(Consignes):
1. Modifiez le passage de l'article sur la rémunération des juristes qui va de « Quoi qu’il en » jusqu'à « 12 derniers mois. » en remplaçant « augmenté » par « revalorisé ».
2. Pour chacune des affirmations ci-dessous, dites si elle concorde avec l'article sur la rémunération des juristes. Répondez par oui ou non et citez les mots décisifs de l'article.
(a) Le salaire médian des juristes en 2019 s'élève à 64 000 €.
(b) L'enquête a été réalisée par l'AFJE elle-même.
(c) Tous les juristes ont été augmentés au cours des 12 derniers mois.

(Extrait choisi):
* * *

Le baromètre 2019 des rémunérations des directions juridiques et des juristes d'entreprise témoigne de la satisfaction personnelle des directeurs et juristes d'entreprise et révèle une hausse des salaires.
La nouvelle enquête sur les juristes d'entreprise et leur rémunération, menée par Squaremetric pour le compte de l’AFJE et du Cercle Montesquieu, vient d’être dévoilée. Elle met en exergue une hausse globale des rémunérations et confirme l'attractivité de la profession.
« Ce qui m’a frappée dans cette enquête, c’est la concordance des différentes données démontrant l’attractivité croissante des métiers juridiques en entreprise, commente Laëtitia Ménasé, directrice juridique chez Canal +. Elle met également en évidence que ces métiers constituent un vrai choix de carrière, assumé, avec des trajectoires balisées. J’ai été particulièrement étonnée et réconfortée par le niveau de satisfaction des juristes dans l’exercice de leur métier. »
Des salaires en hausse
En 2019, le salaire médian est de 64.000 € (+5 000 € par rapport à 2015, soit un peu plus de 8 % d’augmentation). La moyenne de la rémunération des juristes en France est, quant à elle, de 78 512 € contre 67 791 € en 2015 (soit près de 16 % d’augmentation). À noter que les postes à responsabilités et de direction ont plus largement bénéficié de la croissance des salaires sur les quatre dernières années.
« Ce niveau d’augmentation semble être la conséquence logique de l’accroissement du périmètre d’intervention des directeurs juridiques, considère Pierre Leguy, responsable juridique et Data Protection Officer chez Adot. J’y vois aussi le reflet de la place de plus en plus stratégique de la fonction juridique et du droit dans l’entreprise. On peut néanmoins regretter la faible augmentation des salaires des juniors qui peut contribuer à impacter négativement l’attractivité du métier. »
Quoi qu’il en soit, 51 % des juristes se disent davantage satisfaits de leur rémunération actuelle qu’il y a quatre ans (+ 19 % !). En 2018-2019, l’augmentation médiane des juristes en France est comprise entre 2 et 3 %. Près d’un juriste sur cinq indique néanmoins ne pas avoir été augmenté sur les 12 derniers mois.

* * *

(Matériel de référence):

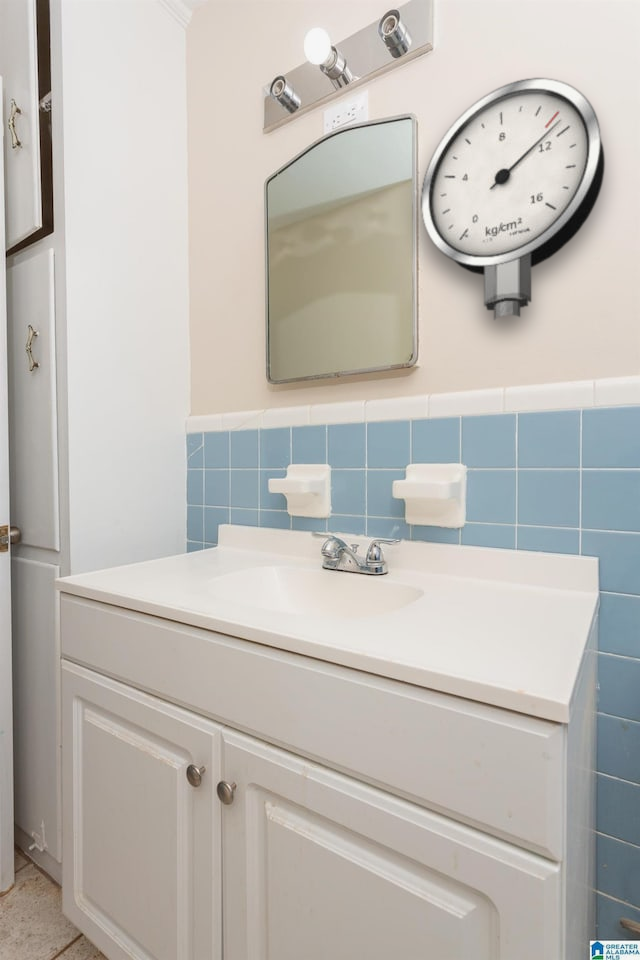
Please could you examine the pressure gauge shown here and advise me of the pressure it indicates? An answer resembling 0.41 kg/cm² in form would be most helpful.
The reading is 11.5 kg/cm²
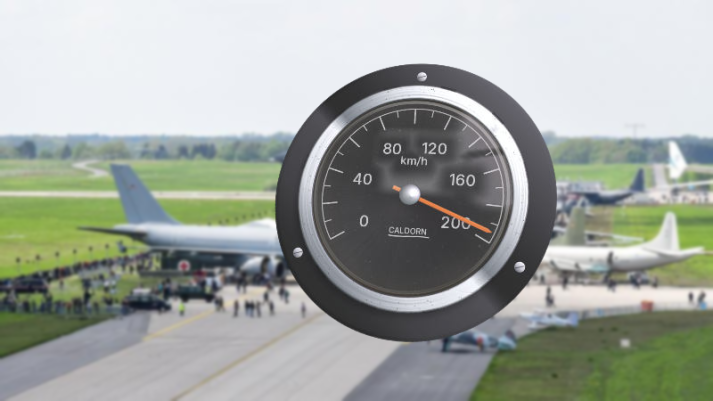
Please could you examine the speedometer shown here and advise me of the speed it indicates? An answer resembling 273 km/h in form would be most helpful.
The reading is 195 km/h
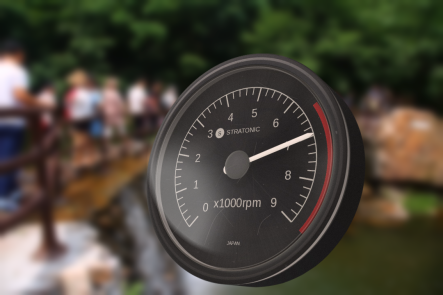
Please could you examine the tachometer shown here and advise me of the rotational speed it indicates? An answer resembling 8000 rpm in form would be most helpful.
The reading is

* * *

(Réponses successives):
1.
Quoi qu’il en soit, 51 % des juristes se disent davantage satisfaits de leur rémunération actuelle qu’il y a quatre ans (+ 19 % !). En 2018-2019, l’augmentation médiane des juristes en France est comprise entre 2 et 3 %. Près d’un juriste sur cinq indique néanmoins ne pas avoir été revalorisé sur les 12 derniers mois.

2.
(a) Oui : « En 2019, le salaire médian est de 64.000 € ».
(b) Non : « menée par Squaremetric pour le compte de l’AFJE et du Cercle Montesquieu ».
(c) Non : « Près d’un juriste sur cinq indique néanmoins ne pas avoir été augmenté sur les 12 derniers mois ».